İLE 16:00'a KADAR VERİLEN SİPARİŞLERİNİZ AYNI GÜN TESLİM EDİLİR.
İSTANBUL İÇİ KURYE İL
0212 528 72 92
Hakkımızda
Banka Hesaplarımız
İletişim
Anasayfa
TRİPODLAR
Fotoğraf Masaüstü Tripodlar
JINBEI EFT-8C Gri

┄┄┄┄┄┄

## [Problem to work on]
Reproduce every line of the records above verbatim, in the same order.

## [Solution for this task]
İLE 16:00'a KADAR VERİLEN SİPARİŞLERİNİZ AYNI GÜN TESLİM EDİLİR.
İSTANBUL İÇİ KURYE İL
0212 528 72 92
Hakkımızda
Banka Hesaplarımız
İletişim
Anasayfa
TRİPODLAR
Fotoğraf Masaüstü Tripodlar
JINBEI EFT-8C Gri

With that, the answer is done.